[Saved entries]
+++

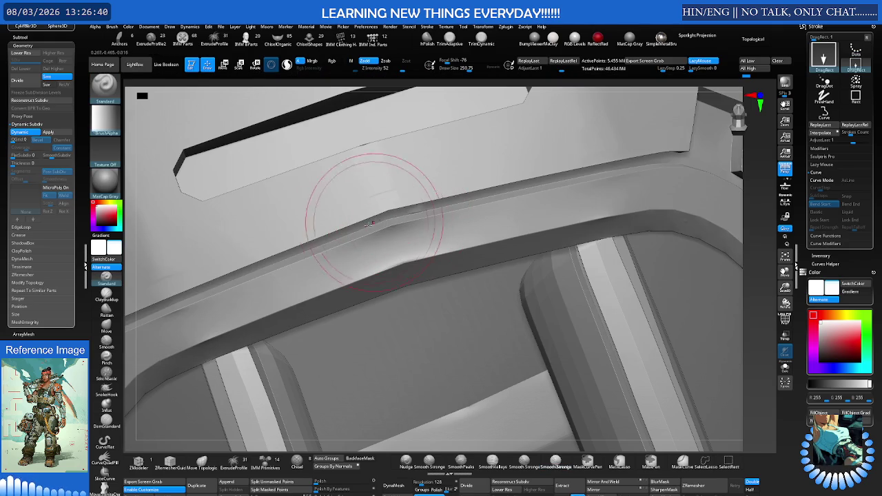
# Smooth the panel's edge ridge with SmoothDirectional, then polish it with hPolish.
pyautogui.keyDown('shift'); pyautogui.moveTo(243, 227); pyautogui.dragTo(409, 212); pyautogui.keyUp('shift')
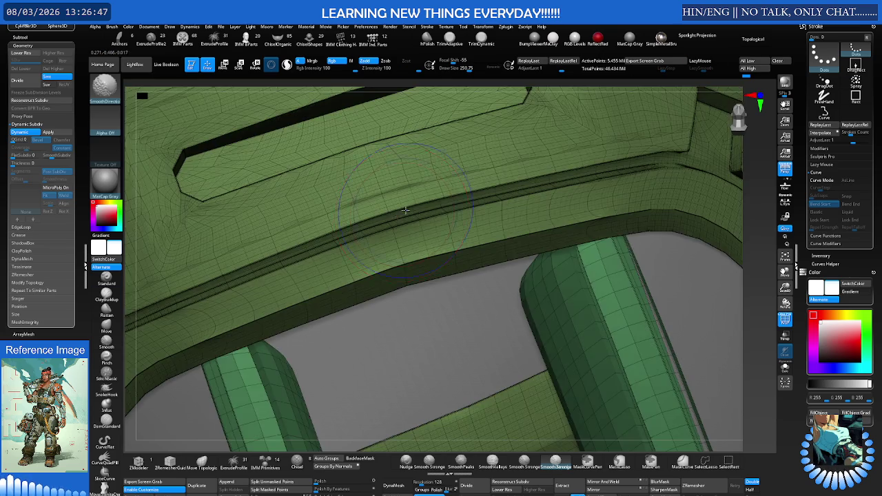
pyautogui.moveTo(427, 262)
pyautogui.mouseDown(button='right')
pyautogui.moveTo(420, 206)
pyautogui.moveTo(412, 222)
pyautogui.mouseUp(button='right')
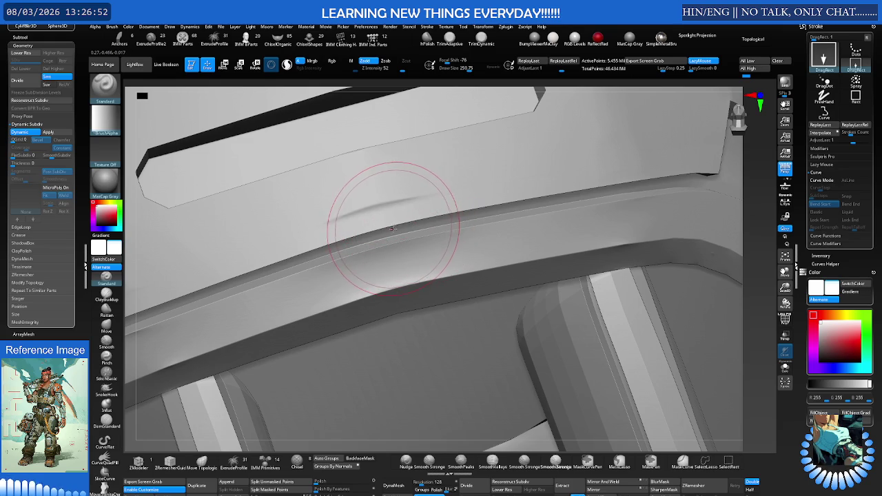
pyautogui.press('b')
pyautogui.press('h')
pyautogui.click(354, 379)
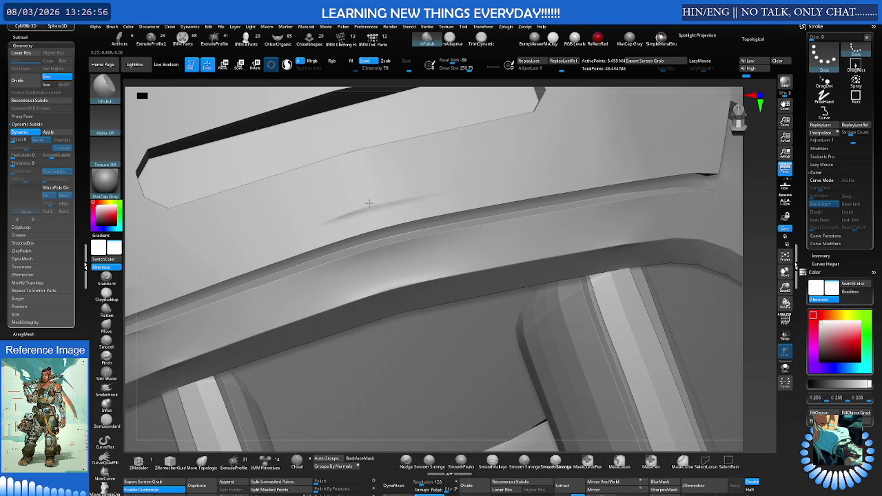
pyautogui.moveTo(362, 205); pyautogui.dragTo(413, 192)
pyautogui.moveTo(386, 196)
pyautogui.mouseDown(button='right')
pyautogui.moveTo(374, 208)
pyautogui.moveTo(375, 196)
pyautogui.mouseUp(button='right')
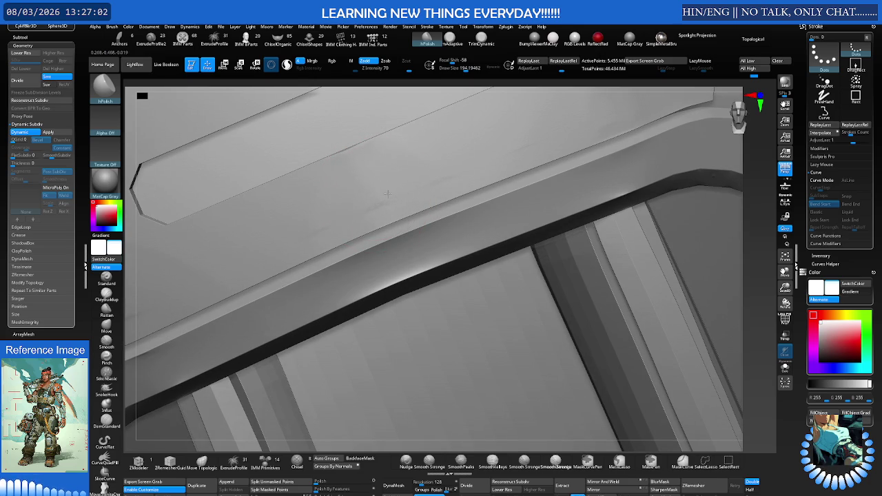
# Smooth over the panel surface and raise the Draw Size to about 179.
pyautogui.press('shift')
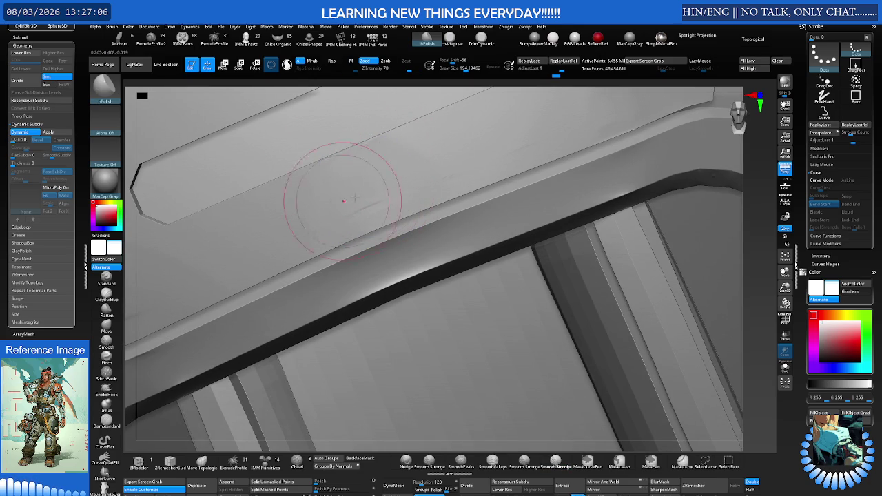
pyautogui.moveTo(374, 173); pyautogui.dragTo(360, 202)
pyautogui.press('shift')
pyautogui.press('s')
pyautogui.moveTo(430, 250); pyautogui.dragTo(483, 251)
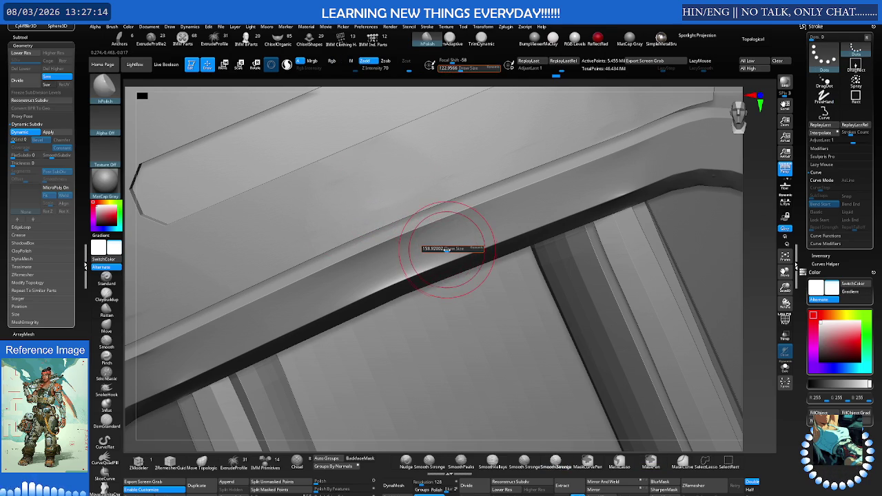
# Zoom out to see the whole slotted panel.
pyautogui.press('shift')
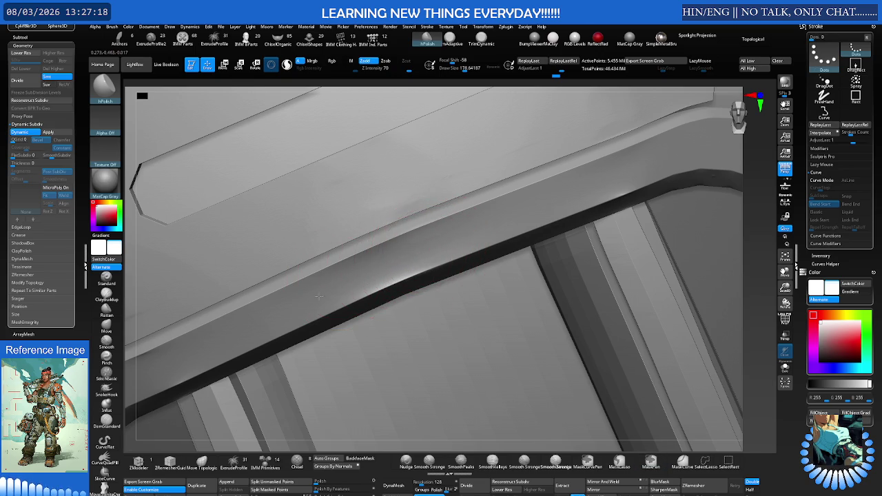
pyautogui.moveTo(450, 232)
pyautogui.keyDown('ctrl'); pyautogui.mouseDown(button='right')
pyautogui.moveTo(422, 242)
pyautogui.moveTo(441, 207)
pyautogui.moveTo(472, 187)
pyautogui.mouseUp(button='right'); pyautogui.keyUp('ctrl')
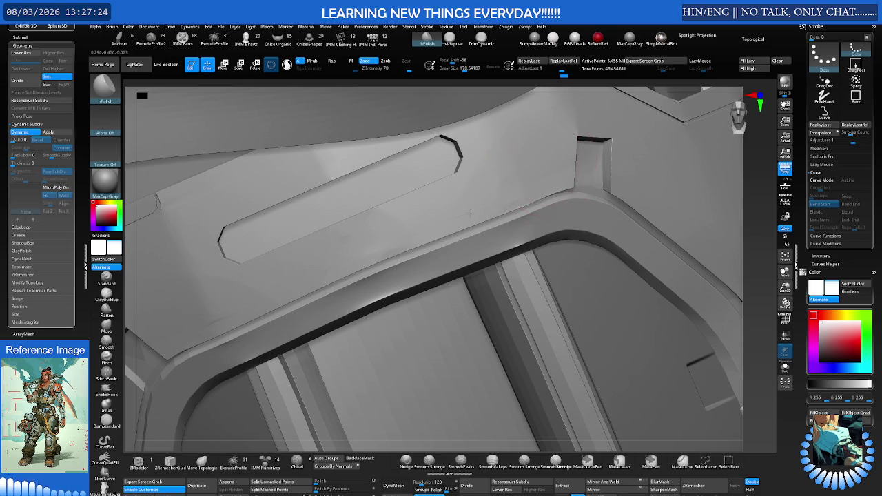
pyautogui.moveTo(374, 217); pyautogui.dragTo(375, 197, button='right')
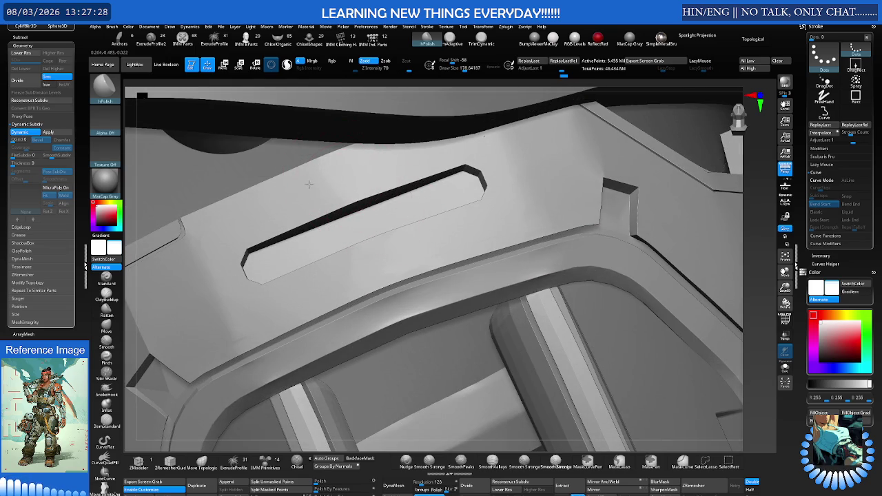
pyautogui.moveTo(425, 206)
pyautogui.keyDown('ctrl'); pyautogui.mouseDown(button='right')
pyautogui.moveTo(324, 248)
pyautogui.moveTo(388, 257)
pyautogui.moveTo(493, 208)
pyautogui.mouseUp(button='right'); pyautogui.keyUp('ctrl')
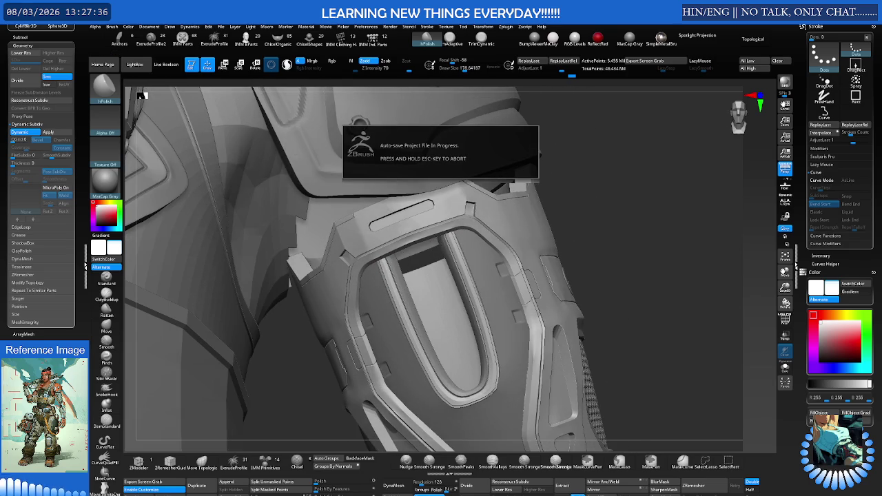
pyautogui.moveTo(348, 270); pyautogui.dragTo(448, 230)
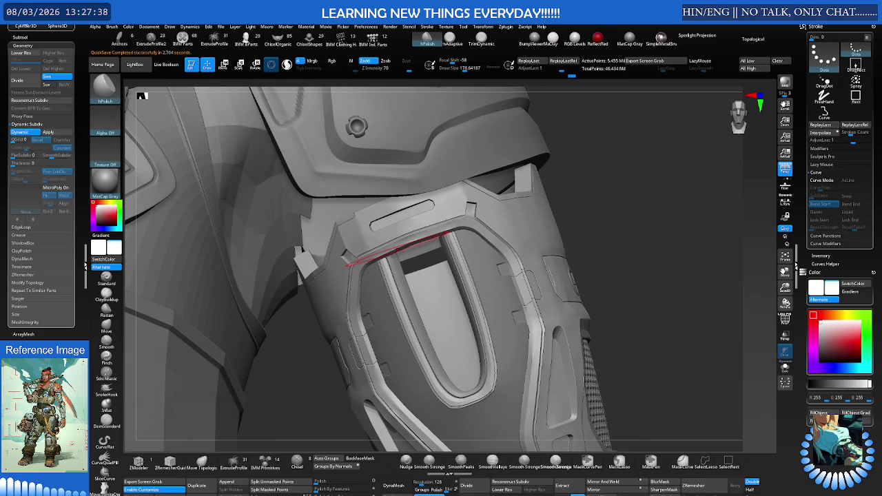
pyautogui.moveTo(391, 231)
pyautogui.keyDown('ctrl'); pyautogui.mouseDown(button='right')
pyautogui.moveTo(473, 217)
pyautogui.moveTo(384, 232)
pyautogui.mouseUp(button='right'); pyautogui.keyUp('ctrl')
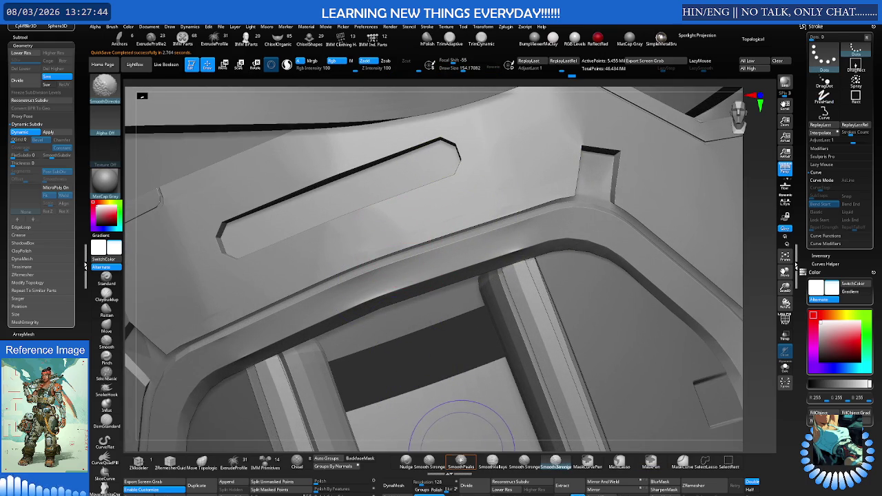
pyautogui.moveTo(423, 365)
pyautogui.keyDown('ctrl'); pyautogui.mouseDown(button='right')
pyautogui.moveTo(429, 205)
pyautogui.moveTo(393, 219)
pyautogui.mouseUp(button='right'); pyautogui.keyUp('ctrl')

+++

Find the lines above holding the word "dragTo" and show them.

pyautogui.keyDown('shift'); pyautogui.moveTo(243, 227); pyautogui.dragTo(409, 212); pyautogui.keyUp('shift')
pyautogui.moveTo(362, 205); pyautogui.dragTo(413, 192)
pyautogui.moveTo(374, 173); pyautogui.dragTo(360, 202)
pyautogui.moveTo(430, 250); pyautogui.dragTo(483, 251)
pyautogui.moveTo(374, 217); pyautogui.dragTo(375, 197, button='right')
pyautogui.moveTo(348, 270); pyautogui.dragTo(448, 230)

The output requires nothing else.